Restaurant design grounded in real operations, clear decision-making, and buildable execution.
Restaurants don’t succeed on concept alone. They depend on decisions that hold up in real service, from layout to materials.
At Redux, we bring clarity to those decisions early, aligning concept, layout, and design so projects move forward without unnecessary rework or confusion. The goal is simple: create spaces that not only look right, but function efficiently, stay within budget, and perform over time.
With over 20 years of combined experience across restaurant operations, design, and construction, we’ve worked alongside independent operators and national multi-unit brands on projects both locally and internationally.
Redux is led by a designer with a background in restaurant operations and experience supporting over 100 locations across new builds and renovations. That perspective informs a practical, efficiency-driven approach to design.
Design
Design is where everything comes together, but it only works if it holds up in real use.
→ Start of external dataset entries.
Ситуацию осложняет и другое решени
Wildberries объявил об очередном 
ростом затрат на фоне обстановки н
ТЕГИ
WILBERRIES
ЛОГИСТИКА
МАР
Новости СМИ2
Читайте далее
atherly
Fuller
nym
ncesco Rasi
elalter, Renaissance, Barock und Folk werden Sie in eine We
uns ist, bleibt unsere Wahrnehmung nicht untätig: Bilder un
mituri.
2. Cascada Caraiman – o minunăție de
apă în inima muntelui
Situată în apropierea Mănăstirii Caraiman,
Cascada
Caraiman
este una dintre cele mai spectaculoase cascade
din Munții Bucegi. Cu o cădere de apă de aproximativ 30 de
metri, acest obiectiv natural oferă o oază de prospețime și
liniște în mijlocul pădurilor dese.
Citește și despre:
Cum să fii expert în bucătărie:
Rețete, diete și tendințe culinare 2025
We design restaurant spaces where every decision is intentional and tied to how the space will operate day to day. The goal isn’t just to look good. It’s to create an environment that supports service, reinforces your brand, and performs over time.
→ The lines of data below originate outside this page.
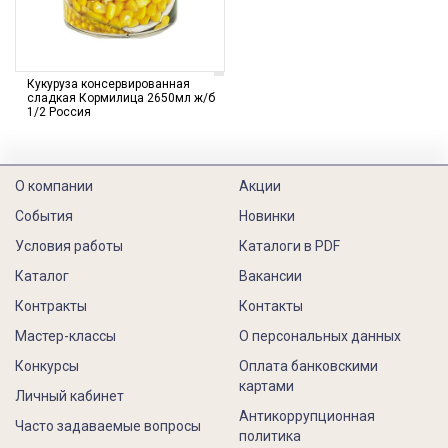
Кукуруза консервированная
сладкая Кормилица 2650мл ж/б
1/2 Россия
О компании
Акции
События
Новинки
Условия работы
Каталоги в PDF
Каталог
Вакансии
Контракты
Контакты
Мастер-классы
О персональных данных
Конкурсы
Оплата банковскими
картами
Личный кабинет
Антикоррупционная
Часто задаваемые вопросы
политика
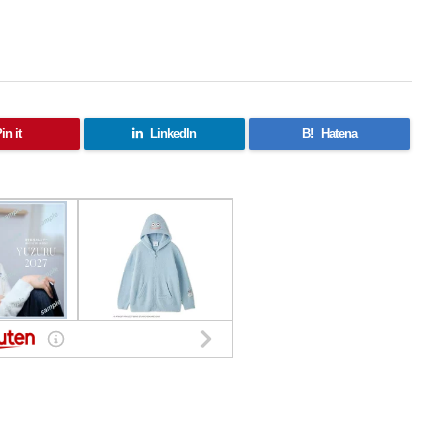
in it
LinkedIn
B!
Hatena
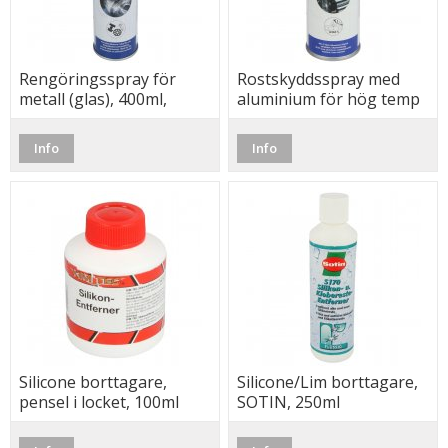
Rengöringsspray för
Rostskyddsspray med
metall (glas), 400ml,
aluminium för hög temp
Wekem
Info
Info
Silicone borttagare,
Silicone/Lim borttagare,
pensel i locket, 100ml
SOTIN, 250ml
Our scope includes interior and exterior design, space planning, finish selection, furniture, fixtures and equipment (FF&E), millwork design, design intent drawings, and procurement support.
If it impacts the guest experience or how your team operates, it’s part of the design.
Concept
Every restaurant starts with a clear vision, but turning that into a buildable concept requires structure and clear decisions.
We help refine your ideas into a cohesive direction, working through layout, flow, and design early so the project moves forward with clarity.
Pre-design site evaluations, early budgeting alignment, schematic layouts, and investor or landlord presentations are all part of the process.
Backed by hands-on food service experience and a strong understanding of current dining and beverage trends, we help shape concepts that are not only compelling, but practical to execute.
Good People
It takes the right team to bring a restaurant to life.
We regularly collaborate with architects, contractors, food service equipment consultants, branding teams, and specialty fabricators. If you don’t have a team in place, we can help connect you with experienced partners who align with your project.
No obligations. No referral fees. Just trusted relationships with people who know how to get the work done.
Collaboration
Restaurant design doesn’t happen in isolation.
We work closely with your operations, marketing, and food and beverage teams to ensure the design supports how the business actually runs.
That includes coordinating brand elements like signage and graphics, while also addressing operational details like storage, seating, and service flow.
The goal is simple: make sure the space supports your concept, your team, and your ability to deliver a consistent guest experience. We keep teams aligned so decisions move forward and the design holds through execution.